« 2009-06 | Page d'accueil

09/07/2009

dimanche 28 au marché de Tashkent

Je suis très déterminée à faire mes emplettes de produits frais dans le marché principal de la ville.

Un bus fort pratique nous y conduit illico.

Je me lâche sur les fruits (abricots), sur les épices... et sur les Tupperware ouzbek pour ramener tout cela. Ivan découvre l'enfant du nougat et du cramel mou, c'est délicieux. Nous mangeons dans la cafet du marché, haute en couleur, pauvre en hygiène... et même pas bon marché. Je caresse l'idée de racheter l'hôtel Orzu, tour de pur style soviétique, pour le restaurer.

Au retour, on se balade de ci de llà en ville: nous constations qu'il n'est pas permis de s'approcher des bâtiments officiels, même le dimanche. On prend langue avec des marchands retraités de bric-à-brac soviétique. J'entre dans un de ces shops pour téléphone portable et j'achète pour 500 sums le tube local.
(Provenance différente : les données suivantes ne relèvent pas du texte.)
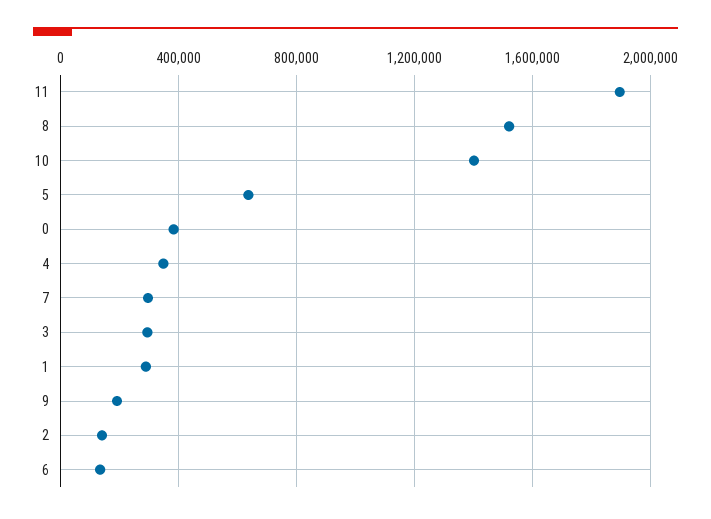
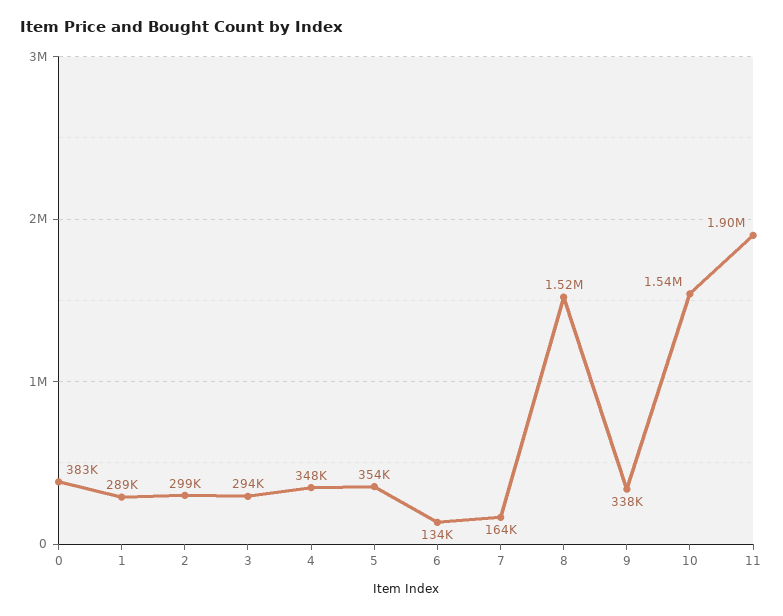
  {
    "11": 1900000,
    "8": 1520000,
-   "10": 1400000,
+   "10": 1540000,
-   "5": 650000,
+   "5": 354000,
    "0": 383000,
    "4": 348000,
-   "7": 300000,
+   "7": 164000,
    "3": 294000,
    "1": 289000,
-   "9": 200000,
+   "9": 338000,
-   "2": 150000,
+   "2": 299000,
    "6": 134000
  }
Ce n'est que plus tard que je comprendrai qu'il s'agit du vainqueur de l'Eurovsion.

Ivan se rabat sur de la techno locale.

Retour à l'hôtel et préparation de ma valise dans l'angoisse diffuse propre à ce genre d'activité: je partirais en avance, me trompant d'1 heure sur l'heure du départ (03h00, pas 02h00)... de toute façon, l'avion aura du retard... alors.
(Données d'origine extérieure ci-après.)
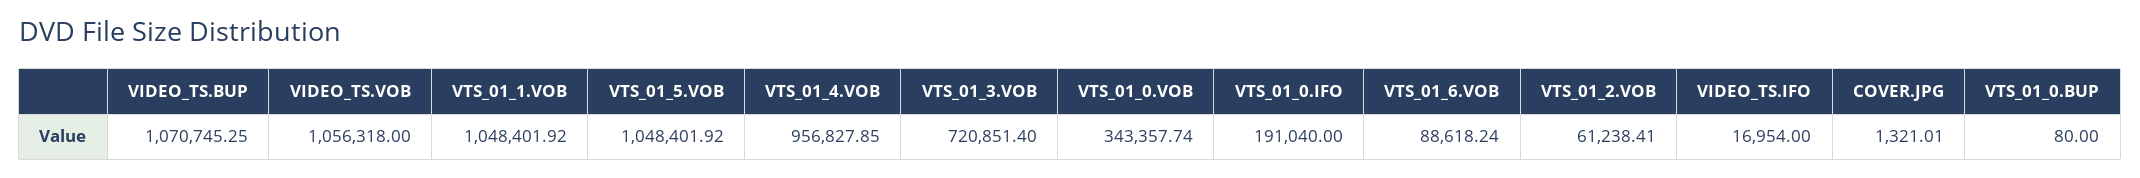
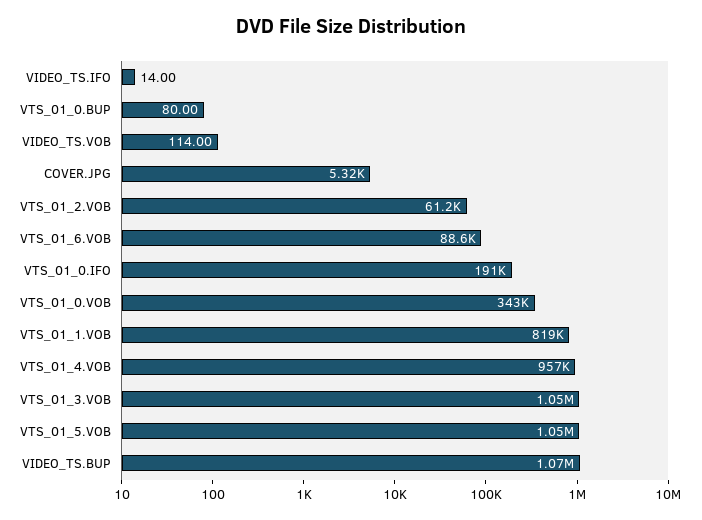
  {
    "VIDEO_TS.BUP": 1070745.25,
-   "VIDEO_TS.VOB": 1056318,
+   "VIDEO_TS.VOB": 114,
-   "VTS_01_1.VOB": 1048401.92,
+   "VTS_01_1.VOB": 819000,
    "VTS_01_5.VOB": 1048401.92,
    "VTS_01_4.VOB": 956827.85,
-   "VTS_01_3.VOB": 720851.4,
+   "VTS_01_3.VOB": 1050000,
    "VTS_01_0.VOB": 343357.74,
    "VTS_01_0.IFO": 191040,
    "VTS_01_6.VOB": 88618.24,
    "VTS_01_2.VOB": 61238.41,
-   "VIDEO_TS.IFO": 16954,
+   "VIDEO_TS.IFO": 14,
-   "COVER.JPG": 1321.01,
+   "COVER.JPG": 5320,
    "VTS_01_0.BUP": 80
  }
Mes abricots vont-ils passer les douanes...

Je vous laisse avec Alexander, regardez le jeu de scène, Ivan va faire de même au prochain concert des Vampiri...

samedi 27, départ pour Tashkent

Méfiant et déterminé, Ivan tient à nous organiser le long trajet qui nous conduira hors de la vallée de Ferghana vers la capitale. Moi, j'ai de la peine à comprendre pourquoi les taxis urbains sont plus chers que les taxis collectifs entre les villes, mais après tout c'est pareil chez nous, alors je suis contente de me laisser faire.
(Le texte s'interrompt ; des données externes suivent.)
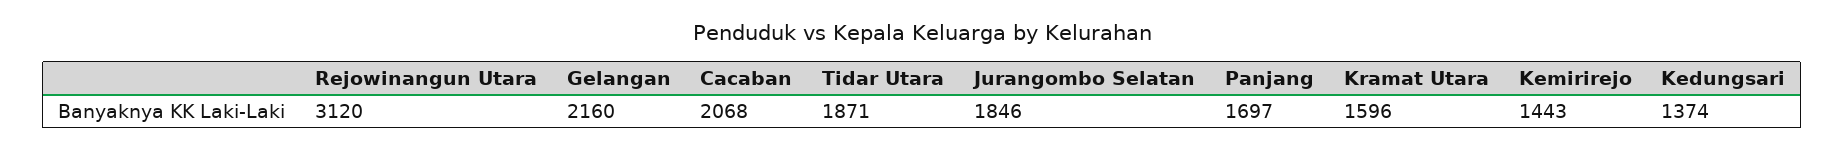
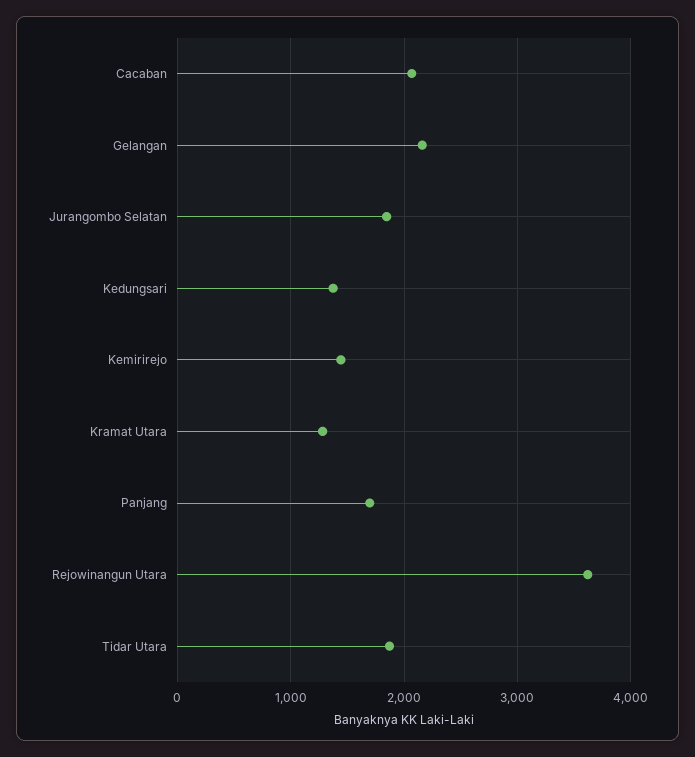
  {
-   "Rejowinangun Utara": 3120,
+   "Rejowinangun Utara": 3600,
    "Gelangan": 2160,
    "Cacaban": 2068,
    "Tidar Utara": 1871,
    "Jurangombo Selatan": 1846,
    "Panjang": 1697,
-   "Kramat Utara": 1596,
+   "Kramat Utara": 1300,
    "Kemirirejo": 1443,
    "Kedungsari": 1374
  }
La route, à travers les montagnes, se laisse regarder. Il y qq postes de contrôle où ne devons présenter nos passeports

Notre gentil hôtelier nous avait réservé un hôtel; après qq mésaventures pour le situer (j'avais retenu le nom de la rue, où nous réussîmes é nous faire déposer, sauf que la rue en question est une avenue de plusieurs kilomètres), nous nous faisons refouler à causer du t comme touriste sur notre passeport.

Nous nous rabattons sur un autre hôtel Asia, le même qu'à Ferghana.

Visite en bus de cette ville et de ses monuments post-soviétique-asiatico-centraux-sino-monumentaux: une résussite!

Repas du soir dans un restaurant coréen, le plus cher depuis le début des vacances.

vendredi 26 à Kokand

Après une nuit dans la sueur et la moiteur (effet des draps en soie ?), nous nous apprêtons à visiter les différents monuments historiques de cette ville, qui se trouvait autrefois sur la route de la Soie.

Du coup, château fort superbe, mosquée (avec guide insistant), cimetière.

Nous arrivons devant la mosquée à l'heure de la prière: les flics maintiennent une haute surveillance sur les entrées et les sorties nous sommes nous mêmes contrôlés dans la vague.

Notre hôtelier tient à partager notre tristesse suite à la mort de Michael Jackson. Ensuite, malgré les réticences d'un Ivan qui craint d'être pris pour un pigeon, il nous organise un repas dans un bon restau du coin. Je suis ravie de la légère upgrade de qualité (et des posters ouzbeks et ... romains) au mur.

Il fait chaud.

08/07/2009

jeudi 25 à Kokan

Malgré mes craintes de ne pas trouver un hôtel décent, nous partons à Kokand. Ivan marchande le voyage comme en chef en taxi collectif. Nous sommes posés au centre du bled, entre ville ancienne et ville historique. A la recherche desespérée d'une guesthouse qui n'existe que dans le guide d'Ivan, situé sur une rue dont personne ne connait le nom (ancienne dénomination russe ?) et sans numéro de tél.

Je fais appel à deux charmants badauts qui nous guident dans un hôtel flambant neuf, ouvert à peine il y a deux mois, à l'architecture ansurdementr sans fonctionnalité et sans nom. Le manager est ravi de ses premiers touristes. Dans son élan enthousiaste, il nous accorde une chambre à 2 lits alors que nous ne sommes pas mariés.

Nous mangeons dans une chouette tchaîkana du parc central, et visitons le bazare. Il fait très chaud.